In Randal’s case that was very disconcerting for an engineer who understands logic and reason and order. Finally getting a handle on his anxiety was very important and inspiring for him. He now felt confident that he could accomplish his other goals.

During his second hypnosis session, I laid out a blueprint in his subconscious, setting a context of “confident with people and life in general.” I suggested that he had the ability to cope with life, that he could be who he wanted to be, and live the way he wanted to live. I focused only on the broader concept, not the upcoming speech.

At his third and final session, I saw a different man walk into my office. Randal’s body language was confident. He was relaxed and joking with me. During our check-in he said, “I don’t know if this is relevant but in the past ten days I have taken ten strokes off my golf game.” Needless to say he was very pleased. We discussed how this was a positive response to our new blueprint. He also reported a better comfort level in interacting on a casual basis with a group of colleagues who went for coffee together. He said he had no problem now interacting with the casual banter. But he did feel that his comfort zone was limited to short phrases or sentences. He was yet to feel comfortable telling a story.

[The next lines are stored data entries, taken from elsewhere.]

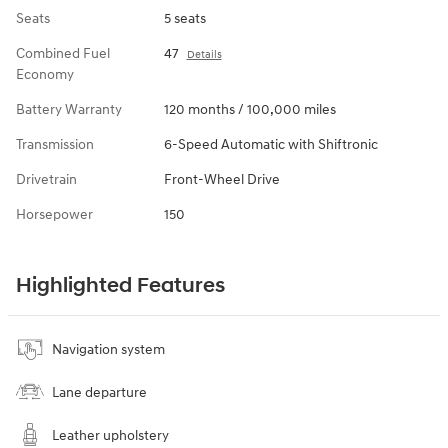
Seats
5 seats
Combined Fuel
47
Details
Economy
Battery Warranty
120 months / 100,000 miles
Transmission
6-Speed Automatic with Shiftronic
Drivetrain
Front-Wheel Drive
Horsepower
150
Highlighted Features
Navigation system
Lane departure
Leather upholstery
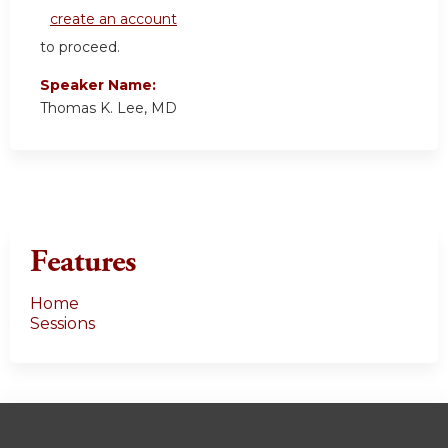
create an account
to proceed.
Speaker Name:
Thomas K. Lee, MD
Features
Home
Sessions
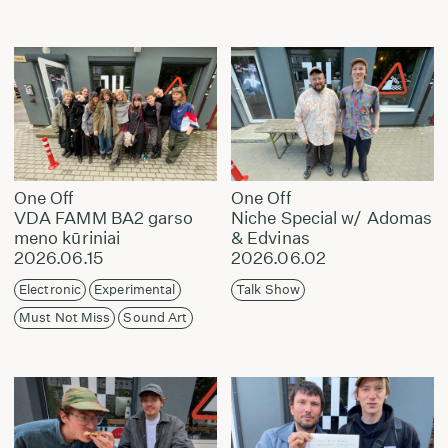
One Off
One Off
VDA FAMM BA2 garso
Niche Special w/ Adomas
meno kūriniai
& Edvinas
2026.06.15
2026.06.02
Electronic
Experimental
Talk Show
Must Not Miss
Sound Art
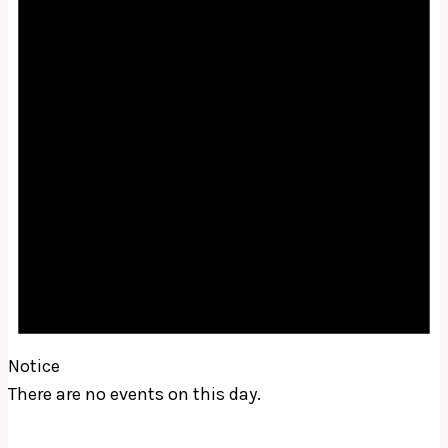
Notice
There are no events on this day.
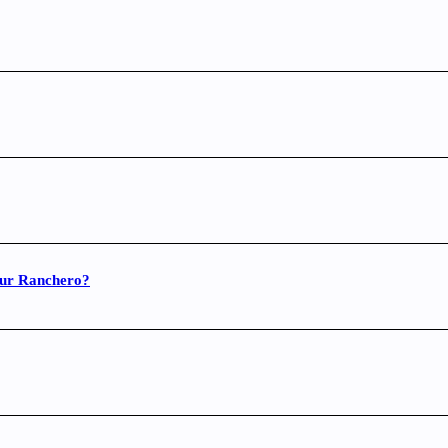
your Ranchero?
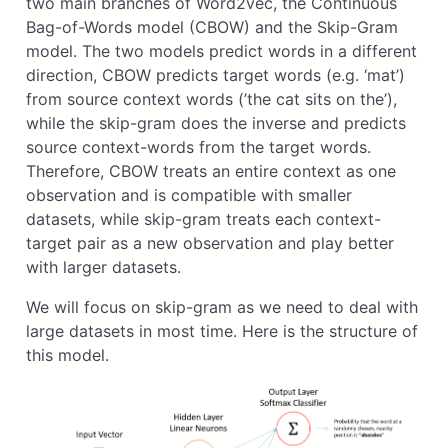
two main branches of Word2vec, the Continuous
Bag-of-Words model (CBOW) and the Skip-Gram
model. The two models predict words in a different
direction, CBOW predicts target words (e.g. ‘mat’)
from source context words (’the cat sits on the’),
while the skip-gram does the inverse and predicts
source context-words from the target words.
Therefore, CBOW treats an entire context as one
observation and is compatible with smaller
datasets, while skip-gram treats each context-
target pair as a new observation and play better
with larger datasets.
We will focus on skip-gram as we need to deal with
large datasets in most time. Here is the structure of
this model.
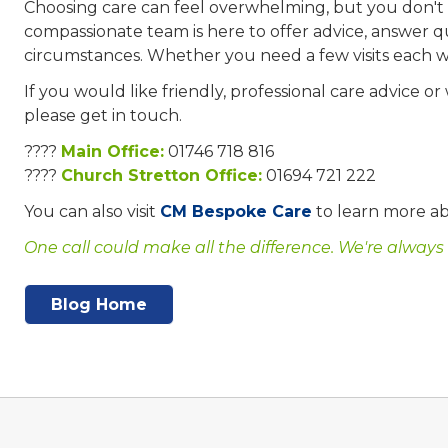
Choosing care can feel overwhelming, but you don't 
compassionate team is here to offer advice, answer q
circumstances. Whether you need a few visits each 
If you would like friendly, professional care advice or
please get in touch.
????
Main Office:
01746 718 816
????
Church Stretton Office:
01694 721 222
You can also visit
CM Bespoke Care
to learn more ab
One call could make all the difference. We're always
Blog Home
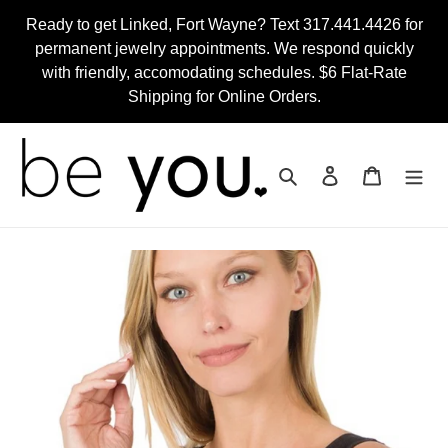
Skip
Ready to get Linked, Fort Wayne? Text 317.441.4426 for
to
permanent jewelry appointments. We respond quickly
content
with friendly, accomodating schedules. $6 Flat-Rate
Shipping for Online Orders.
Search
Log in
Cart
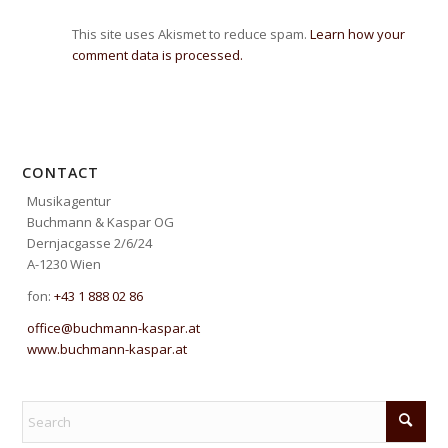
This site uses Akismet to reduce spam.
Learn how your
comment data is processed.
CONTACT
Musikagentur
Buchmann & Kaspar OG
Dernjacgasse 2/6/24
A-1230 Wien
fon:
+43 1 888 02 86
office@buchmann-kaspar.at
www.buchmann-kaspar.at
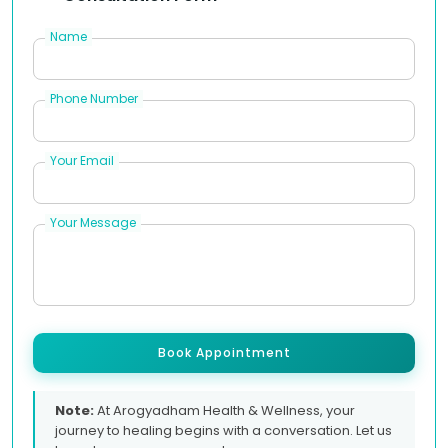
Name
Phone Number
Your Email
Your Message
Book Appointment
Note:
At Arogyadham Health & Wellness, your
journey to healing begins with a conversation. Let us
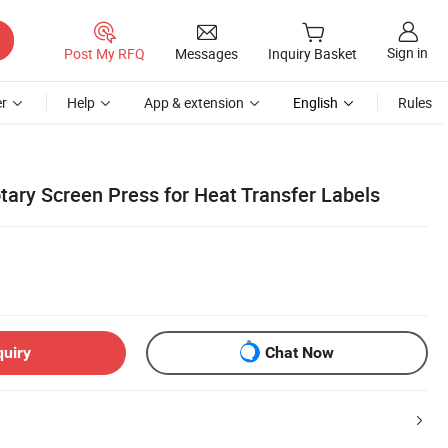
Sign in
Post My RFQ
Messages
Inquiry Basket
r
Help
App & extension
English
Rules
tary Screen Press for Heat Transfer Labels
quiry
Chat Now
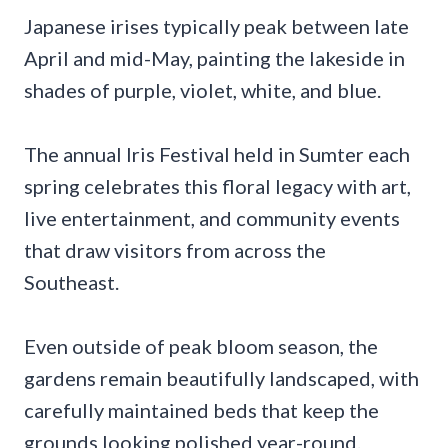
Japanese irises typically peak between late
April and mid-May, painting the lakeside in
shades of purple, violet, white, and blue.
The annual Iris Festival held in Sumter each
spring celebrates this floral legacy with art,
live entertainment, and community events
that draw visitors from across the
Southeast.
Even outside of peak bloom season, the
gardens remain beautifully landscaped, with
carefully maintained beds that keep the
grounds looking polished year-round.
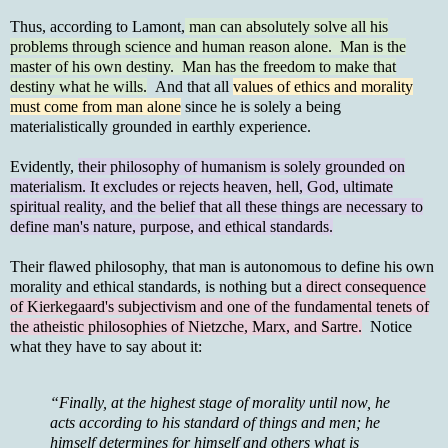
Thus, according to Lamont,
man can absolutely solve all his
problems through science and human reason alone. Man is the
master of his own destiny. Man has the freedom to make that
destiny what he wills.
And that all
values of ethics and morality
must come from man alone
since he is solely a being
materialistically grounded in earthly experience.
Evidently,
their philosophy of humanism is solely grounded on
materialism. It excludes or rejects heaven, hell, God, ultimate
spiritual reality, and the belief that all these things are necessary to
define man's nature, purpose, and ethical standards.
Their flawed philosophy, that man is autonomous to define his own
morality and ethical standards, is nothing but a
direct consequence
of Kierkegaard's subjectivism and one of the fundamental tenets of
the atheistic philosophies of Nietzche, Marx, and Sartre.
Notice
what they have to say about it:
“Finally, at the highest stage of morality until now, he
acts according to his standard of things and men; he
himself determines for himself and others what is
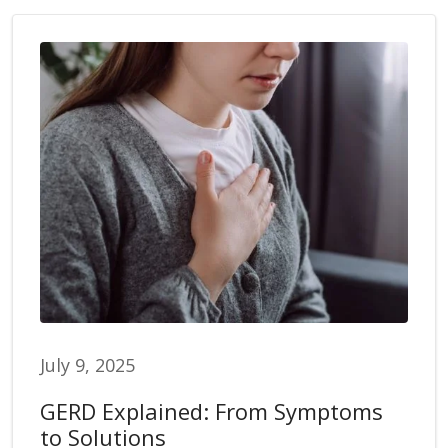
July 9, 2025
GERD Explained: From Symptoms
to Solutions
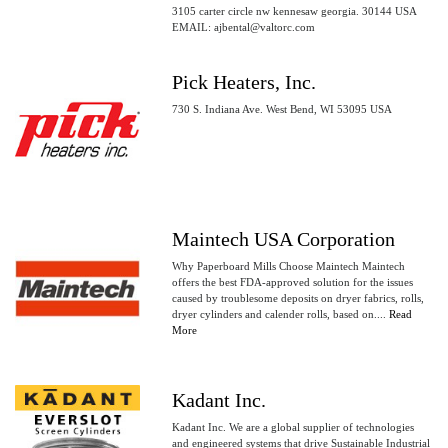
3105 carter circle nw kennesaw georgia. 30144 USA
EMAIL: ajbental@valtorc.com
Pick Heaters, Inc.
730 S. Indiana Ave. West Bend, WI 53095 USA
Maintech USA Corporation
Why Paperboard Mills Choose Maintech Maintech
offers the best FDA-approved solution for the issues
caused by troublesome deposits on dryer fabrics, rolls,
dryer cylinders and calender rolls, based on....
Read
More
Kadant Inc.
Kadant Inc. We are a global supplier of technologies
and engineered systems that drive Sustainable Industrial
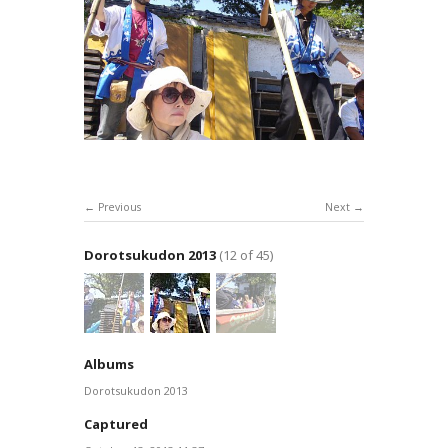
Previous
Next
Dorotsukudon 2013
(12 of 45)
Albums
Dorotsukudon 2013
Captured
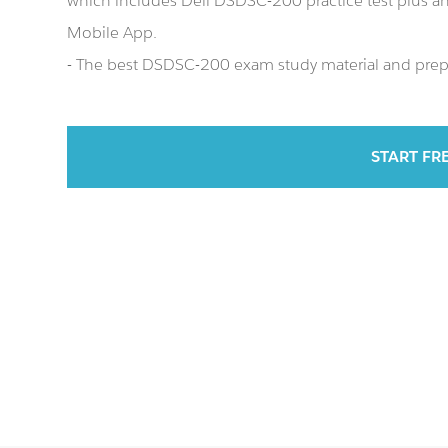
which includes Dell DSDSC-200 practice test plus 
Mobile App.
- The best DSDSC-200 exam study material and prepar
START FR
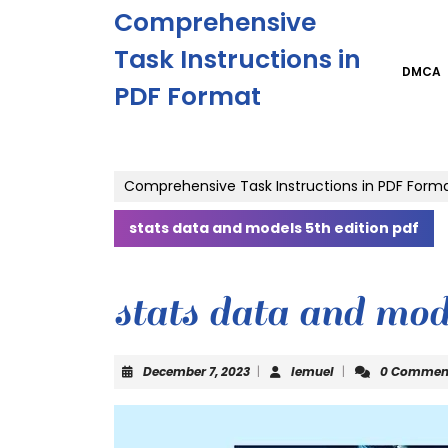
Skip
Comprehensive
to
content
Task Instructions in
Skip
DMCA
PDF Format
to
content
Comprehensive Task Instructions in PDF Form
stats data and models 5th edition pdf
stats data and mode
December
lemuel
December 7, 2023
|
lemuel
|
0 Commen
7,
2023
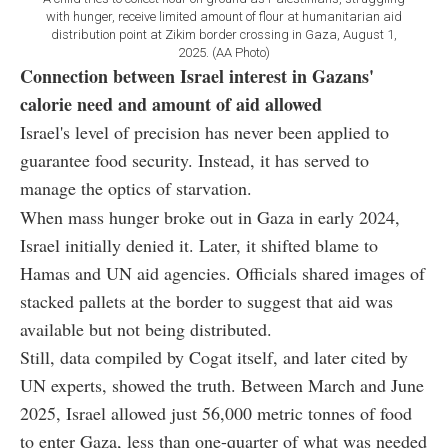
with hunger, receive limited amount of flour at humanitarian aid
distribution point at Zikim border crossing in Gaza, August 1,
2025. (AA Photo)
Connection between Israel interest in Gazans'
calorie need and amount of aid allowed
Israel's level of precision has never been applied to
guarantee food security. Instead, it has served to
manage the optics of starvation.
When mass hunger broke out in Gaza in early 2024,
Israel initially denied it. Later, it shifted blame to
Hamas and UN aid agencies. Officials shared images of
stacked pallets at the border to suggest that aid was
available but not being distributed.
Still, data compiled by Cogat itself, and later cited by
UN experts, showed the truth. Between March and June
2025, Israel allowed just 56,000 metric tonnes of food
to enter Gaza, less than one-quarter of what was needed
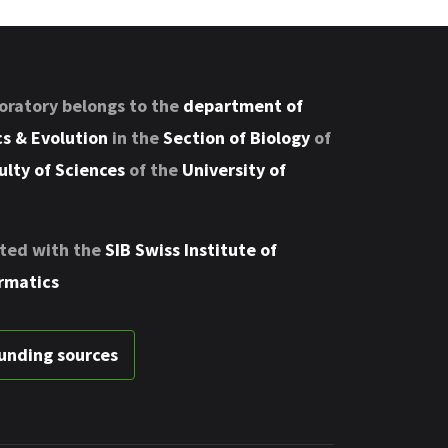
oratory belongs to the
department of
s & Evolution
in the
Section of Biology
of
ulty of Sciences
of the
University of
ted with the
SIB Swiss Institute of
rmatics
unding sources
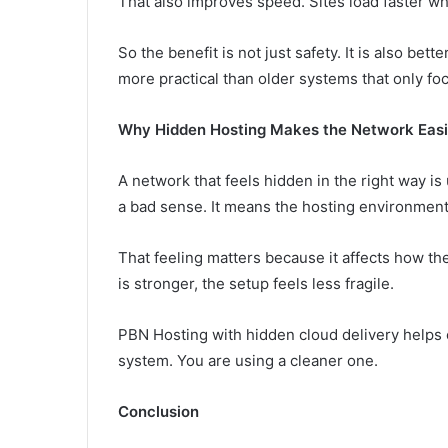
That also improves speed. Sites load faster wh
So the benefit is not just safety. It is also bet
more practical than older systems that only fo
Why Hidden Hosting Makes the Network Easie
A network that feels hidden in the right way is 
a bad sense. It means the hosting environment 
That feeling matters because it affects how t
is stronger, the setup feels less fragile.
PBN Hosting with hidden cloud delivery helps c
system. You are using a cleaner one.
Conclusion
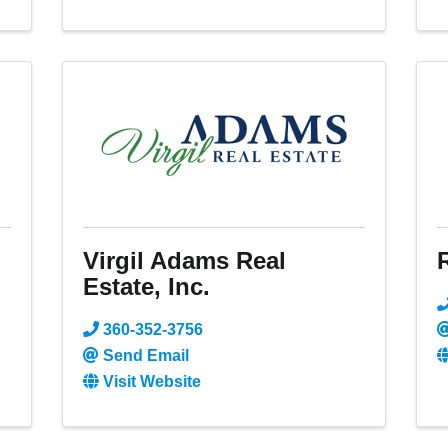
Virgil Adams Real
Estate, Inc.
360-352-3756
Send Email
Visit Website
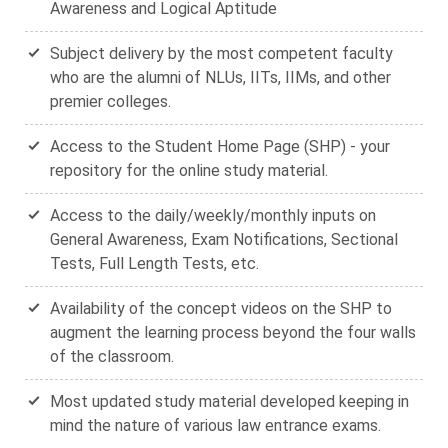
Awareness and Logical Aptitude
Subject delivery by the most competent faculty
who are the alumni of NLUs, IITs, IIMs, and other
premier colleges.
Access to the Student Home Page (SHP) - your
repository for the online study material.
Access to the daily/weekly/monthly inputs on
General Awareness, Exam Notifications, Sectional
Tests, Full Length Tests, etc.
Availability of the concept videos on the SHP to
augment the learning process beyond the four walls
of the classroom.
Most updated study material developed keeping in
mind the nature of various law entrance exams.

In our third session, I reinforced the previous session’s messages. The primary focus for this last session was to be on the upcoming speech and how he wanted it to go. He asked me to include the suggestion that the sight of groups of people would be calming for him. The fact that he had thought about this and decided on this particular message was encouraging. This meant that Randal was fully participating in this transformation and actively thinking about how he wanted to change.

Randal phoned me after his speech and reported that he was quite calm and composed and it went off very well. He was also calmer around groups of people and improving more each time he interacted with people in general, which was one of the suggestions I gave him.